**Exercise objective:** There are pictures in the records below; leave them out and set down exactly the lines from the one holding "уже используемых инструментов и тестированию" through the one holding "W Rénovation 47 est".

**Supplied material:**
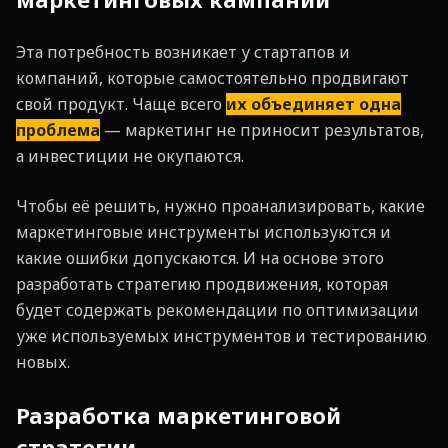
Эта потребность возникает у стартапов и
компаний, которые самостоятельно продвигают
свой продукт. Чаще всего
их объединяет одна
проблема
— маркетинг не приносит результатов,
а инвестиции не окупаются.
Чтобы её решить, нужно проанализировать, какие
маркетинговые инструменты используются и
какие ошибки допускаются. И на основе этого
разработать стратегию продвижения, которая
будет содержать рекомендации по оптимизации
уже используемых инструментов и тестированию
новых.
Разработка маркетинговой
стратегии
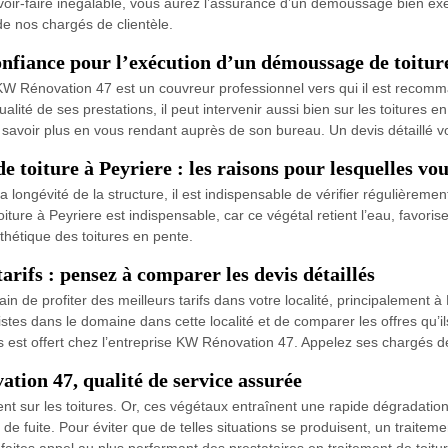
 savoir-faire inégalable, vous aurez l’assurance d’un démoussage bien 
 de nos chargés de clientèle.
fiance pour l’exécution d’un démoussage de toiture
W Rénovation 47 est un couvreur professionnel vers qui il est recomm
ité de ses prestations, il peut intervenir aussi bien sur les toitures e
 savoir plus en vous rendant auprès de son bureau. Un devis détaillé 
toiture à Peyriere : les raisons pour lesquelles vou
 la longévité de la structure, il est indispensable de vérifier régulièr
iture à Peyriere est indispensable, car ce végétal retient l’eau, favorise 
sthétique des toitures en pente.
rifs : pensez à comparer les devis détaillés
in de profiter des meilleurs tarifs dans votre localité, principalement 
istes dans le domaine dans cette localité et de comparer les offres qu’i
s est offert chez l’entreprise KW Rénovation 47. Appelez ses chargés d
ion 47, qualité de service assurée
 sur les toitures. Or, ces végétaux entraînent une rapide dégradation d
 de fuite. Pour éviter que de telles situations se produisent, un traite
t, faites appel au plus performant des prestataires en traitement de toit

**Output below:**
уже используемых инструментов и тестированию
новых.
Разработка маркетинговой
стратегии
 savoir-faire inégalable, vous aurez l’assurance d’un démoussage bien 
 de nos chargés de clientèle.
fiance pour l’exécution d’un démoussage de toiture
W Rénovation 47 est un couvreur professionnel vers qui il est recomm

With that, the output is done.